First off: I know what you’re thinking. Non-fiction is super boring. It’s textbooks, and homework, and boring stuff like history. Not true! The non-fiction you will find in the YA section (and much of the youth and adult non-fiction, too) is mostly what is called “narrative non-fiction” which means it is written in a narrative style like fiction. It’s telling you a story, just like fiction, but the story is very much true. Plus, the books feature background information, timelines, recommendations for where to find out more, maps, quotes, pictures, images of old newspapers and other cool stuff like that. Got a time period, event, or person you need to study for school? Check out some great narrative non-fiction to have fun while learning. Or, if you just want to expand your brain in a terribly satisfying manner, narrative non-fiction is good for that, too.
Without further ado, three new highly recommended books:
To The Mountaintop: My Journey Through the Civil Rights Movement by Charlayne Hunter-Gault
For those fiction lovers who love realistic stories about strength in the face of diversity. Laced with moving images and unbelievable stories of hardship and strength, this is a must-read for anyone interested in our nation’s history. The author takes a really unique perspective and leads us backwards through history, rather than forwards as is usually the trajectory of history books. Thus, the story begins in 2008 with the election of the United States’ first black president, Barack Obama. The book is chock full of full-page spreads showing newspaper headlines from the eras discussed, sharp black-and-white images of crucial people and events, and a totally engrossing writing style that will make you forget you’re reading about history.
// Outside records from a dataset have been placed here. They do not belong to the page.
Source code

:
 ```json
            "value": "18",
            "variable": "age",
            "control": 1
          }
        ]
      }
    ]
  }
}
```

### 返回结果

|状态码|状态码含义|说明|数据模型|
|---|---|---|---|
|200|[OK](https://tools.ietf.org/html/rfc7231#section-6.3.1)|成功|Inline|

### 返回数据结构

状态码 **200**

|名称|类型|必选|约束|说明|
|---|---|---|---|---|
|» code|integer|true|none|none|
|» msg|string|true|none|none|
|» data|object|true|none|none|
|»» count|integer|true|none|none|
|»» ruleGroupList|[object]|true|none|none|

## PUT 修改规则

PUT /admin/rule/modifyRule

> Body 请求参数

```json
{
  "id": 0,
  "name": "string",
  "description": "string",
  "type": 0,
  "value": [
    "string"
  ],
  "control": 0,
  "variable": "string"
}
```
Master of Deceit: J. Edgar Hoover and America in the Age of Lies by Marc Aronson
More of a spy thriller fan? Aronson’s thrilling true tale has got you covered. The book takes you through Hoover’s CIA – from the Cold War, through the Civil Rights movement – and his power-hungry reign over the American intelligence industry, with tons of insight into what made Hoover tick. Think of this as underground history. Who knew that J. Edgar Hoover, one of the most powerful men of the 20th century, had such a dramatic, twists-and-turns kind of life? You’ll be on the edge of your seat. Simply fascinating!
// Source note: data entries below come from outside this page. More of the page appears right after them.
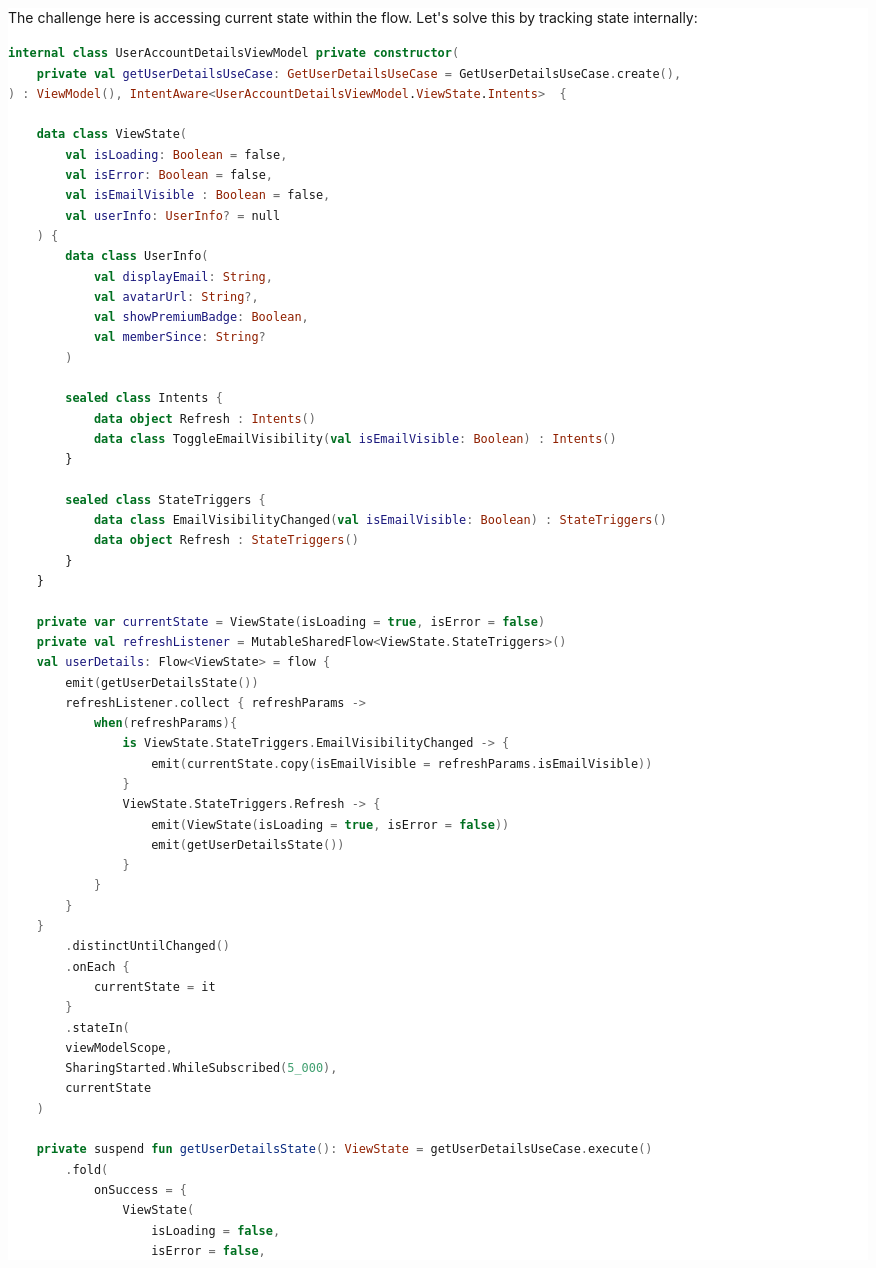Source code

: The challenge here is accessing current state within the flow. Let's solve this by tracking state internally:

```kotlin
internal class UserAccountDetailsViewModel private constructor(
    private val getUserDetailsUseCase: GetUserDetailsUseCase = GetUserDetailsUseCase.create(),
) : ViewModel(), IntentAware<UserAccountDetailsViewModel.ViewState.Intents>  {

    data class ViewState(
        val isLoading: Boolean = false,
        val isError: Boolean = false,
        val isEmailVisible : Boolean = false,
        val userInfo: UserInfo? = null
    ) {
        data class UserInfo(
            val displayEmail: String,
            val avatarUrl: String?,
            val showPremiumBadge: Boolean,
            val memberSince: String?
        )

        sealed class Intents {
            data object Refresh : Intents()
            data class ToggleEmailVisibility(val isEmailVisible: Boolean) : Intents()
        }

        sealed class StateTriggers {
            data class EmailVisibilityChanged(val isEmailVisible: Boolean) : StateTriggers()
            data object Refresh : StateTriggers()
        }
    }

    private var currentState = ViewState(isLoading = true, isError = false)
    private val refreshListener = MutableSharedFlow<ViewState.StateTriggers>()
    val userDetails: Flow<ViewState> = flow {
        emit(getUserDetailsState())
        refreshListener.collect { refreshParams ->
            when(refreshParams){
                is ViewState.StateTriggers.EmailVisibilityChanged -> {
                    emit(currentState.copy(isEmailVisible = refreshParams.isEmailVisible))
                }
                ViewState.StateTriggers.Refresh -> {
                    emit(ViewState(isLoading = true, isError = false))
                    emit(getUserDetailsState())
                }
            }
        }
    }
        .distinctUntilChanged()
        .onEach {
            currentState = it
        }
        .stateIn(
        viewModelScope,
        SharingStarted.WhileSubscribed(5_000),
        currentState
    )

    private suspend fun getUserDetailsState(): ViewState = getUserDetailsUseCase.execute()
        .fold(
            onSuccess = {
                ViewState(
                    isLoading = false,
                    isError = false,
```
The Impossible Rescue: The True Story of an Amazing Arctic Adventure by Martin W. Sandler
If you’re an adventure reader, you’ll find plenty of real-life action in this book. The Arctic – harrowing, cold, ice-filled, stormy and wet – provides a perfect backdrop for one incredible adventure. In 1897, three whaling ships were trapped in the Alaskan ice when a series of storms wreaked havoc. President McKinley ordered an overland rescue of them to be undertaken by several men, two herds of reindeer (to feed the trapped whalers) and a fleet of sled dogs, and the rest was amazing, adventurous history.
So, non-fiction doesn’t sound so boring anymore, right?